Now since you seem to have ignored what I said before I will state it very clearly. To me there are three fundamental problems with Crossfit, none of them related to the actual programming.]
- There is nothing new or original about crossfit. Even their def. of fitness is adapted from others writings. So why affiliate yourself with A BRAND (because it is NOTHING more than that) that has a growing reputation for being close minded, disrespectful, overly political for a fitness corp.
- The overwhelming focus on time, combined with the belief that every workout/exercise is scaleable right out the door. These detract from the main goal, which is to improve fitness. EG. If you DL for high reps, use bumper plates and drop and bounce after every rep, are you getting a faster time, yes, are you getting the maximal training benefit, absolutely not. The person who lowers that weight every time, lifts from basically a dead stop and finishes one minute later just increased their fitness more than the bouncer. So we have an incredible focus on speed, combined with the idea that quality/type of life may have left many people unable to safely perform some complex ex. like full cleans even with a pvc tube.
- The certification process, while improved is still a joke, in addition to that the program is put up for free on the web with limited disclaimers. Sorry, but if the prgram is easier to find than the warning, you arent warning people. The cert, although five times as expensive, is on par with bottom of the barrel PT certs. The only problem is the dumbass with the ISSA cert is faR less likely to hurt his client having them do cable chest presses with 10 lb dumbell lunges than the over eager crossfit coach, who has his 405 year old client doing box jumps ring dips and front squats right out the gate.
[quote]crossfit_infidel wrote:
[quote]Nards wrote:
But even the fact that people can have “falling outs” with CrossFit is worrying.
[/quote]
Really?? How is any relationship perfect? I thought we were talking about a community full of alpha types? I would really like to know what really went down with some of the falling outs I guess…I could care less what some people put in there blog after they had been released or walked away.[/quote]

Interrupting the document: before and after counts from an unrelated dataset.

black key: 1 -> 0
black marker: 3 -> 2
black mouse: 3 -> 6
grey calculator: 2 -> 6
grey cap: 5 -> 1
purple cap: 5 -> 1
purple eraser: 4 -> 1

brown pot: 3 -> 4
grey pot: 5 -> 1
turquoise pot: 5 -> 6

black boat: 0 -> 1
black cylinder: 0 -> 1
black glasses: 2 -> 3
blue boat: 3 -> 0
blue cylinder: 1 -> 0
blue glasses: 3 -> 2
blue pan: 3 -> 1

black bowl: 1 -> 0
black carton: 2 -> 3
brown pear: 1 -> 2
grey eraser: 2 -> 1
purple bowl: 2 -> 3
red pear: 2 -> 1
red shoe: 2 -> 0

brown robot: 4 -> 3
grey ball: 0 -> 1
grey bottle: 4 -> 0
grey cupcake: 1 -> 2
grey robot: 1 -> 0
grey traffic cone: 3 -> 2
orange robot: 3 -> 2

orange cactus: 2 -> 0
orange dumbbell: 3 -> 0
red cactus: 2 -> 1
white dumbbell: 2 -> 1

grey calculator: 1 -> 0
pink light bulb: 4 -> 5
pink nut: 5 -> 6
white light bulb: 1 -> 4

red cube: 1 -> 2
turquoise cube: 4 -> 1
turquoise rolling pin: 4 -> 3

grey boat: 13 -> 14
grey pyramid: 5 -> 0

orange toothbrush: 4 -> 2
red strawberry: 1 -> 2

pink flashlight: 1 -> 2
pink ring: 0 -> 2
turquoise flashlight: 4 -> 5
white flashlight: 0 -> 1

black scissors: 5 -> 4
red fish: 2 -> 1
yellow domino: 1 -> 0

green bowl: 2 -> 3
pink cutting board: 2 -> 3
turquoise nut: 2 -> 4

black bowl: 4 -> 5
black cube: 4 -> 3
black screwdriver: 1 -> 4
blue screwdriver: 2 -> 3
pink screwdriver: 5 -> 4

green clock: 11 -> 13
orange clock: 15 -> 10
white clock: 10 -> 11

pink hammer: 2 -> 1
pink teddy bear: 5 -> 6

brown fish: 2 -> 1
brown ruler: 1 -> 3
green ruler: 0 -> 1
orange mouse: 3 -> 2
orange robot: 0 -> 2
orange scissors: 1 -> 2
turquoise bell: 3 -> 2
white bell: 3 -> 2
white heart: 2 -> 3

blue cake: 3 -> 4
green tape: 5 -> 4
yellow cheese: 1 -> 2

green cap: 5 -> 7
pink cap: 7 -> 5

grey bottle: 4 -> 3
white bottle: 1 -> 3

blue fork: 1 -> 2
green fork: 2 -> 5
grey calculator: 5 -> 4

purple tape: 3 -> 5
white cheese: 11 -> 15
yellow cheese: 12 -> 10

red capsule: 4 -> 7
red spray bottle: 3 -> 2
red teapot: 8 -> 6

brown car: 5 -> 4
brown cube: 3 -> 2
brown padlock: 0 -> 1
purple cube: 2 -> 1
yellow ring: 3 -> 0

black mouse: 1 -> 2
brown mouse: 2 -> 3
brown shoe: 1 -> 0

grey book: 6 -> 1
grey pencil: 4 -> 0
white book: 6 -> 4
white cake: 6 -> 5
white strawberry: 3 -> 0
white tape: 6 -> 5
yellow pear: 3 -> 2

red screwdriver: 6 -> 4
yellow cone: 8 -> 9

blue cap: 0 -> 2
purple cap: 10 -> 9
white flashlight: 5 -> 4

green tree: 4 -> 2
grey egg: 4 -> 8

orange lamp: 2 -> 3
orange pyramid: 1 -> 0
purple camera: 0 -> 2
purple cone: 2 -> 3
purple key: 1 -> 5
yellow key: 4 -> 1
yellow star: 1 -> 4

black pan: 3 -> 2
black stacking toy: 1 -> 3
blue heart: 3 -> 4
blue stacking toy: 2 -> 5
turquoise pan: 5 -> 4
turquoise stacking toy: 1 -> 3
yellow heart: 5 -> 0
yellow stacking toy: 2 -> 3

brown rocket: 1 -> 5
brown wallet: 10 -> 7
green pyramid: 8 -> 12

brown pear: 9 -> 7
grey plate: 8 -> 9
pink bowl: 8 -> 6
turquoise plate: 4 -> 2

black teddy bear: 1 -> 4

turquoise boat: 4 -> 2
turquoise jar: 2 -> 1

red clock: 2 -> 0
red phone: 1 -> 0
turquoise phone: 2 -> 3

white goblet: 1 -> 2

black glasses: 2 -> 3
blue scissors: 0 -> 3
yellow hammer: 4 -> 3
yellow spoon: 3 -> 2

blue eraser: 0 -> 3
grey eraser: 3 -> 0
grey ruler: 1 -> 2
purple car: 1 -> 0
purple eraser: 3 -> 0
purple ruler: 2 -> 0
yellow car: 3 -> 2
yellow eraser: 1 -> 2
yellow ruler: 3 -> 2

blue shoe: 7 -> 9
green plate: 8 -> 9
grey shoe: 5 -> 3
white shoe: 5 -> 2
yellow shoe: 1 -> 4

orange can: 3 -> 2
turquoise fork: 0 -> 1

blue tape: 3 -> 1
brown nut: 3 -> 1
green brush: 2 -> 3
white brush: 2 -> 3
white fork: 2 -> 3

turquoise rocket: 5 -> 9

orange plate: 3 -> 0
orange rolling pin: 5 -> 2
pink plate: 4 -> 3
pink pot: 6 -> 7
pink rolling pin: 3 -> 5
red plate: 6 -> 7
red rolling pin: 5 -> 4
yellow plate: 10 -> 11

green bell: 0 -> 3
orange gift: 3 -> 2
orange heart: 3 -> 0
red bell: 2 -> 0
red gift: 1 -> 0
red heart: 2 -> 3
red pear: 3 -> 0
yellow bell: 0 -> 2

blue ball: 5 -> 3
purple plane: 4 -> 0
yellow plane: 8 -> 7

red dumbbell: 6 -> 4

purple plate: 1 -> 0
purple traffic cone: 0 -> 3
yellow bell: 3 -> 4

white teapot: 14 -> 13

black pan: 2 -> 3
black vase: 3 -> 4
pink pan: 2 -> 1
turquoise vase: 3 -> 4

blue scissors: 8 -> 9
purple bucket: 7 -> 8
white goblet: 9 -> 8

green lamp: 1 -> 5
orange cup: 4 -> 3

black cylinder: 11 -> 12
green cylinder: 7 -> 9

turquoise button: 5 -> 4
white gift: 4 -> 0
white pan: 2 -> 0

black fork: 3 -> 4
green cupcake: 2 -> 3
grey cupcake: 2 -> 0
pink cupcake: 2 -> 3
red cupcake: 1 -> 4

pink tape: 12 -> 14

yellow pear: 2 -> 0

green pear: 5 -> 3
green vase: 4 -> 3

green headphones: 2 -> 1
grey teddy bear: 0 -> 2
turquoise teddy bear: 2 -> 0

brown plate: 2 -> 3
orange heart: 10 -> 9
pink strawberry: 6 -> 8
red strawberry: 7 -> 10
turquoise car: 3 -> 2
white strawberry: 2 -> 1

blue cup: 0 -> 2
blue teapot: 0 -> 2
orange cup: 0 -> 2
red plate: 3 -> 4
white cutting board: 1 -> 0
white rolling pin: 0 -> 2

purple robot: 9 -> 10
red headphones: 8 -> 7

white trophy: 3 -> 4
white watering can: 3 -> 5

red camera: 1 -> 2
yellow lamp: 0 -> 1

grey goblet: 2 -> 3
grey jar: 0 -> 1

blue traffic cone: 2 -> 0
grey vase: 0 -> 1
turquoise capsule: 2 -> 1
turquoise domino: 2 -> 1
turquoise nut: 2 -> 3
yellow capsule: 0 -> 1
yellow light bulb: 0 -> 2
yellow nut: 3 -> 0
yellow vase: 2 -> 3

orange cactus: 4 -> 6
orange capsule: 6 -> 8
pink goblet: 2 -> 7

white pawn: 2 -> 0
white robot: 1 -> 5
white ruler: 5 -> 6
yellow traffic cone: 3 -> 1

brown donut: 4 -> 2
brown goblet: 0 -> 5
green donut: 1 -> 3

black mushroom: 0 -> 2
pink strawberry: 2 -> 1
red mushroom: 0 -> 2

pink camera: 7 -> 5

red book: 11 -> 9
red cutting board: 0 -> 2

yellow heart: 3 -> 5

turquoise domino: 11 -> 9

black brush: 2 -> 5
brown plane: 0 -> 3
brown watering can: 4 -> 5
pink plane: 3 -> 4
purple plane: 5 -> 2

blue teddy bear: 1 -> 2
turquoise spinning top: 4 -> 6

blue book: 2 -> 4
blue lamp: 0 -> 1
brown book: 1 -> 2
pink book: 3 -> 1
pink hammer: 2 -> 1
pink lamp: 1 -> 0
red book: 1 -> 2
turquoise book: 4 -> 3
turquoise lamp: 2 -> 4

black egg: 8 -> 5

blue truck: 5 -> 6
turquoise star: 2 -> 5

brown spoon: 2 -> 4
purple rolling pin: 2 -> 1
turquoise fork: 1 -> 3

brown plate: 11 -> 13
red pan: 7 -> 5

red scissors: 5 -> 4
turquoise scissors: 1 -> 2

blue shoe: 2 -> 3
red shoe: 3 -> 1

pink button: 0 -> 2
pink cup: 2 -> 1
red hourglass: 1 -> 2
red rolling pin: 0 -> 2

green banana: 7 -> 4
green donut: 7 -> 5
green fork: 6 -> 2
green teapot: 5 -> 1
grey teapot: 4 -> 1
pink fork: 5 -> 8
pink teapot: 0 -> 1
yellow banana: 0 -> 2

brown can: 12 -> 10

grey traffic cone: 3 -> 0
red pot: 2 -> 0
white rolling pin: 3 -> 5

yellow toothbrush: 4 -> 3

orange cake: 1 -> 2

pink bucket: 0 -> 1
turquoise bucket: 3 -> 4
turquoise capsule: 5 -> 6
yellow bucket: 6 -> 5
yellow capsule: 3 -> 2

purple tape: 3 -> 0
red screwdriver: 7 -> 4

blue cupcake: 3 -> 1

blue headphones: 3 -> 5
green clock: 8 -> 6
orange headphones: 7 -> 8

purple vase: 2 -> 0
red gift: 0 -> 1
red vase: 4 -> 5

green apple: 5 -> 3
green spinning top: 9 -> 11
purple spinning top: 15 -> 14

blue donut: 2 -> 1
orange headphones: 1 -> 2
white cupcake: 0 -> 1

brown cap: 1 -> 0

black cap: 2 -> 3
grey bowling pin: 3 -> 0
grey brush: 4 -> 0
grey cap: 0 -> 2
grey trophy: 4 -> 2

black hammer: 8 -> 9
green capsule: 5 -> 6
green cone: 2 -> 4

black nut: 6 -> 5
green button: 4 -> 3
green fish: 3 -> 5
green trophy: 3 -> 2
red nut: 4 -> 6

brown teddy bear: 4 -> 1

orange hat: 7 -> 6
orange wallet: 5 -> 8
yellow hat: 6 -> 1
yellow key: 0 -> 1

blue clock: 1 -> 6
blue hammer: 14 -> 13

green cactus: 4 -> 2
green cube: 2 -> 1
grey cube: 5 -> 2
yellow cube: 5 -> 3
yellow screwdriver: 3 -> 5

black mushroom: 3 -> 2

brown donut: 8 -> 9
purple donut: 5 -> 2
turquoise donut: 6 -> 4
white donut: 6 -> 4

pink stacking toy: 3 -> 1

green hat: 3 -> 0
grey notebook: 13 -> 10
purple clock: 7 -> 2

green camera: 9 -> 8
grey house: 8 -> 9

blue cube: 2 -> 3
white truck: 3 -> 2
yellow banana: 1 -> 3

So you want to know but are unwilling to believe that you can get an accurate picture from four or five blog posts from different people with different perspectives. What would you suggest, that somehow talking to people face to face would allow you to be more clear about the facts. Both sides of the story are out there, it’s not that hard to compare them. I dont like to speculate, I would like to hear what you have to say , but when I hear this argument I cant help but think that this wouldnt be your stance if there were more blog posts agreeing with you than vice versa.